El desafío de la inmigración en EE UU
Las advertencias de los guías de turismo que diariamente trasiegan a los visitantes estadounidenses y asimilados al otro lado de la frontera desde sus hoteles en San Diego, la opulenta ciudad californiana, llegan a cansar por lo repetitivo de sus mensajes, el paternalismo que confieren a sus advertencias sobre los riesgos de fraude en las compras de joyas y recuerdos, y sobre los insalvables contrastes que separan a ambas sociedades.
Lo primero que choca es la facilidad con que se cruza la frontera hacia el Estado mexicano de Baja California y los avisos sobre los comparativamente drásticos trámites aduaneros y de inmigración que le esperan al viajero al retornar al norte. Conclusión: las ventajas del Tratado de Libre Comercio de América del Norte (TLCAN, más como NAFTA) solamente benefician a los estadounidenses y canadienses, y a un número aparentemente alto de países europeos, pero tiene un alto peaje discriminatorio para los mexicanos que no tengan su documentación de residencia en regla en EE UU.
Los controles fronterizos impuestos por Washington y los planes de restricción de la inmigración anunciados, que han levantado las protestas de numerosos sectores hispanos en EE UU, reflejan la importancia que para la seguridad nacional tiene el espinoso tema inmigratorio. Amenaza, significativamente, en convertirse en la prioridad de la lista de preocupaciones para el Gobierno (federal y estatal) y para la sociedad en general. A medida que avance el nuevo siglo, presenta su candidatura para liderar la lista de las obsesiones nacionales al plantearse su supervivencia en una época preñada de negros nubarrones. Puede incluso superar a la importancia concedida hoy a la lucha antiterrorista y a la estrategia de la aventura en Irak.
Ambos desafíos comparten dos características: tienen el potencial de incidir decisivamente en los procesos electorales y tienen un origen externo, no provocado por decisiones interiores ni atribuibles a la esencia de la sociedad norteamericana. La lucha contra Bin Laden y sus aliados, reales o imaginados, y la naturaleza incontrolable de la inmigración tienen un origen cuyas causas aparentemente no son atribuibles a la implicación exterior de EE UU, más allá de ser identificado como imperio y constituirse en imán para los que anhelan mejores horizontes laborales.
Pero, curiosamente, la intromisión de Washington en Irak y el dilema ante la irresistible inmigración incontrolada son en realidad unos casos excepcionales en la esencia fundacional del país que es originariamente de tendencia aislacionista.

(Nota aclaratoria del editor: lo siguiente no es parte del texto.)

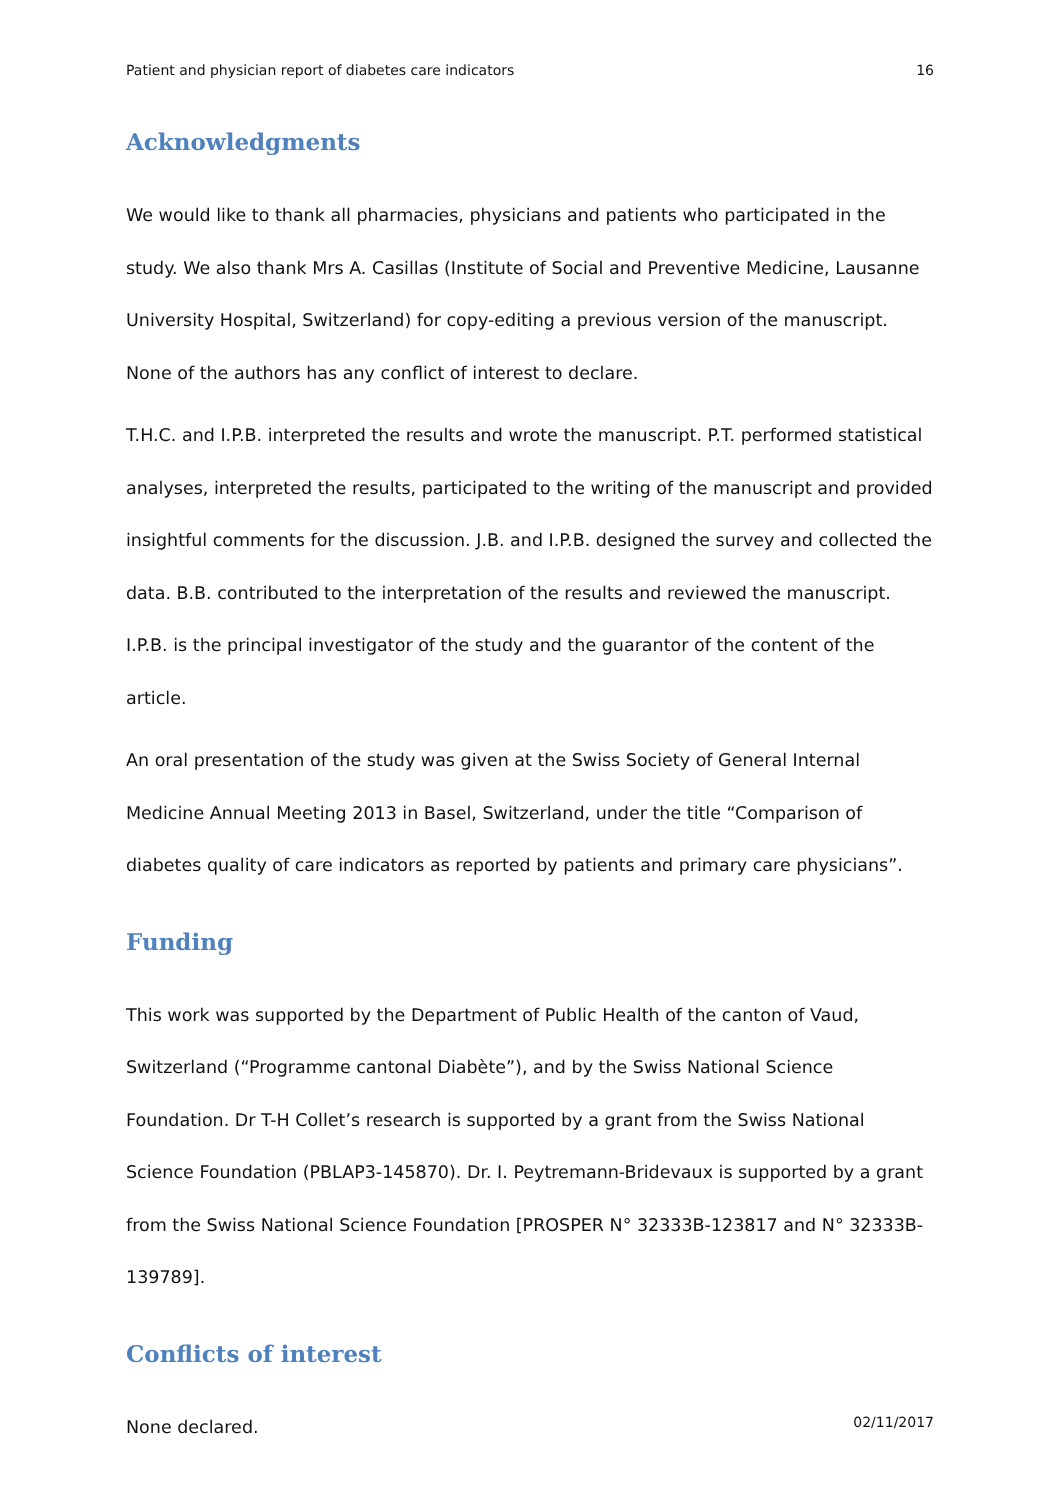Patient and physician report of diabetes care indicators 16
Acknowledgments
We would like to thank all pharmacies, physicians and patients who participated in the study. We also thank Mrs A. Casillas (Institute of Social and Preventive Medicine, Lausanne University Hospital, Switzerland) for copy-editing a previous version of the manuscript. None of the authors has any conflict of interest to declare.
T.H.C. and I.P.B. interpreted the results and wrote the manuscript. P.T. performed statistical analyses, interpreted the results, participated to the writing of the manuscript and provided insightful comments for the discussion. J.B. and I.P.B. designed the survey and collected the data. B.B. contributed to the interpretation of the results and reviewed the manuscript. I.P.B. is the principal investigator of the study and the guarantor of the content of the article.
An oral presentation of the study was given at the Swiss Society of General Internal Medicine Annual Meeting 2013 in Basel, Switzerland, under the title “Comparison of diabetes quality of care indicators as reported by patients and primary care physicians”.
Funding
This work was supported by the Department of Public Health of the canton of Vaud, Switzerland (“Programme cantonal Diabète”), and by the Swiss National Science Foundation. Dr T-H Collet’s research is supported by a grant from the Swiss National Science Foundation (PBLAP3-145870). Dr. I. Peytremann-Bridevaux is supported by a grant from the Swiss National Science Foundation [PROSPER N° 32333B-123817 and N° 32333B-139789].
Conflicts of interest
None declared.
02/11/2017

Contrariamente a lo que aparentemente parece mostrar la historia de dos largos siglos, EE UU debió responder a la máxima jeffersoniana que abogaba por una abierta relación comercial con todo el mundo, pero sentía hondas reticencias por implicarse en aventuras exteriores. Por otro lado, la esencia inmigratoria del país fue simultáneamente generosa y discriminatoria. Primaba la llegada de europeos, castigando con cuotas el ingreso de orientales, y siempre esperando la asimilación en lengua y costumbres de todas las 'masas hambrientas y acurrucadas que anhelaban ser libres', según reza el poema de Emma Lazarus plasmado a los pies de la Estatua de la Libertad.
Pero la espectacularidad de la inmigración hispana de las últimas décadas ha incidido en la sique política y social de EE UU no sólo por su volumen, sino por su origen identificado en América Latina, sobretodo en México, y la aparente tenacidad con que los nuevos residentes, legales e indocumentados, persisten en compatibilizar su inserción en la cultura norteamericana y conservar sus rasgos culturales y lingüísticos. Ayudados por la globalización y las fluidas comunicaciones los hispanos en EE UU violan de esta manera el contrato social de los precedentes migratorios, para escándalo y terror de los que consideran que amenazan con subvertir la fibra romántica e identitaria que atribuye a una raíz angloprotestante la marca de fábrica del producto genuinamente made in USA.
No se sabe bien si la lucha antiterrorista será eterna, pero al menos así se encarga el presidente George Bush de recordárselo a los estadounidenses. Pero el reto inmigratorio presenta signos de supervivencia durante decenios: tiene una fuerza demográfica imparable y está propulsado por el propio sueño americano que los que ahora se resisten se encargaron de alimentar.
De ahí que las autoridades se propongan aplicar una combinación de procedimientos que comiencen por la legalización de buena parte de los indocumentados (aunque parezca discriminatoria con los que ingresan legalmente). Seguiría un programa racional de visados de trabajo temporales, y una seria política de ayuda exterior (con fondos estructurales al modo de la UE) para contribuir a disminuir la brecha actual. De momento, no hay el consenso para ejecutar tal plan.